● **EXTRACT PROVIDED**
Functionality & Mechanism

Developed by the NOAA National Severe Storms Laboratory, mPing is a citizen science platform for collecting ground-level precipitation data. The application leverages a device's GPS to geolocate user reports. The interface facilitates the rapid submission of observations by prompting users to select the current precipitation type from a predefined list, including rain, snow, freezing rain, and hail. For hail, the system also captures an estimated size. These geolocated reports are transmitted for meteorological research.

Evidence & Research Context

  • The platform was developed to provide human-observed, ground-truth data for validating and refining dual-polarization NEXRAD radar precipitation-type detection algorithms.
  • The associated research describes the crowd-sourced data as consistent and accurate, filling observational gaps where automated surface sensors are unavailable or insufficient.
  • Data collected via mPing has been utilized to evaluate the accuracy of numerical weather prediction models, including the North American Mesoscale Forecast System.
  • An analysis using these citizen science reports facilitated the identification of model biases, specifically an over-forecasting of snow/rain and an under-forecasting of freezing rain/ice pellets.

Intended Use & Scope

mPing is intended for the general public, educators, and students acting as citizen scientists to contribute to meteorological research. Its sole function is to collect user-submitted observations of ground-level precipitation. The application does not provide weather forecasts, warnings, or personal safety alerts. Users must consult official sources for operational weather information and guidance.

Studies & Publications

2 publications

Peer-reviewed research associated with this app.

Validation Study

Verifying Forecast Precipitation Type with mPING

Elmore et al. (2015) · Weather and Forecasting

Successfully validated crowd-sourced observations for assessing precipitation type forecast accuracy.

● **DIRECTIONS**
Please reproduce the mPing app description in full, word for word. The listing comes from a separate source.

● **SUPPLIED INFORMATION**
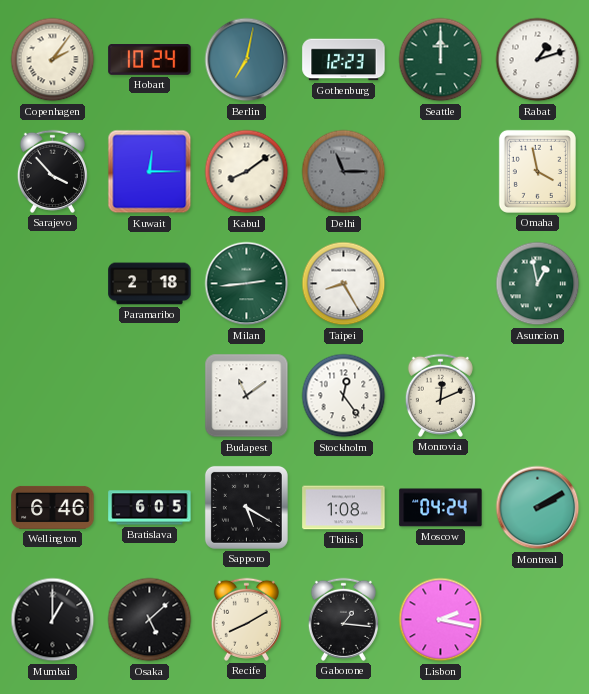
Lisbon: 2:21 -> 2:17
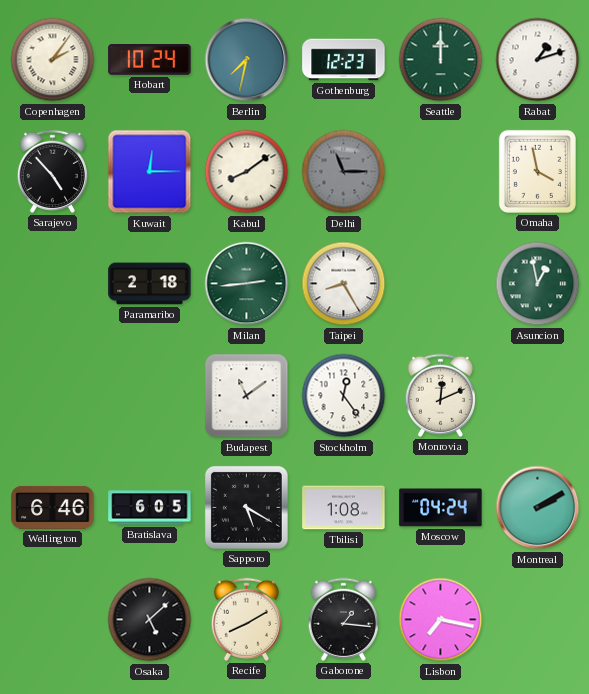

...

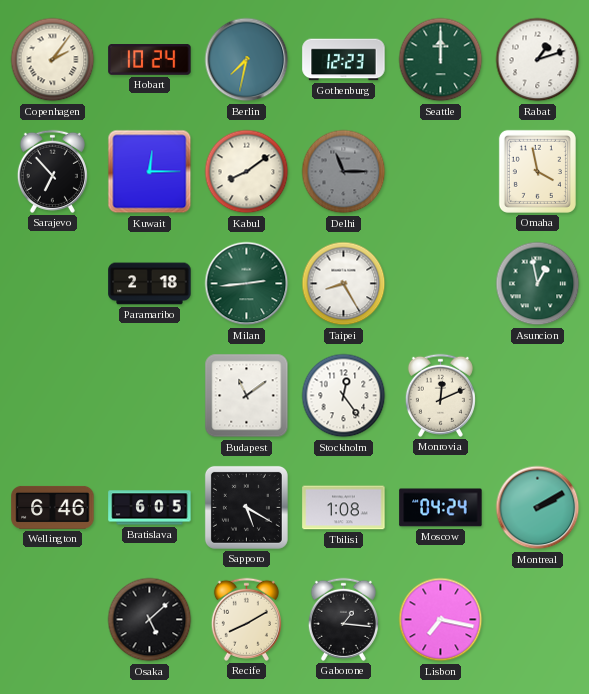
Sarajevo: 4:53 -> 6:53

● **PROBLEM SOLUTION**
Functionality & Mechanism

Developed by the NOAA National Severe Storms Laboratory, mPing is a citizen science platform for collecting ground-level precipitation data. The application leverages a device's GPS to geolocate user reports. The interface facilitates the rapid submission of observations by prompting users to select the current precipitation type from a predefined list, including rain, snow, freezing rain, and hail. For hail, the system also captures an estimated size. These geolocated reports are transmitted for meteorological research.

Evidence & Research Context

  • The platform was developed to provide human-observed, ground-truth data for validating and refining dual-polarization NEXRAD radar precipitation-type detection algorithms.
  • The associated research describes the crowd-sourced data as consistent and accurate, filling observational gaps where automated surface sensors are unavailable or insufficient.
  • Data collected via mPing has been utilized to evaluate the accuracy of numerical weather prediction models, including the North American Mesoscale Forecast System.
  • An analysis using these citizen science reports facilitated the identification of model biases, specifically an over-forecasting of snow/rain and an under-forecasting of freezing rain/ice pellets.

Intended Use & Scope

mPing is intended for the general public, educators, and students acting as citizen scientists to contribute to meteorological research. Its sole function is to collect user-submitted observations of ground-level precipitation. The application does not provide weather forecasts, warnings, or personal safety alerts. Users must consult official sources for operational weather information and guidance.

Studies & Publications

2 publications

Peer-reviewed research associated with this app.

Validation Study

Verifying Forecast Precipitation Type with mPING

Elmore et al. (2015) · Weather and Forecasting

Successfully validated crowd-sourced observations for assessing precipitation type forecast accuracy.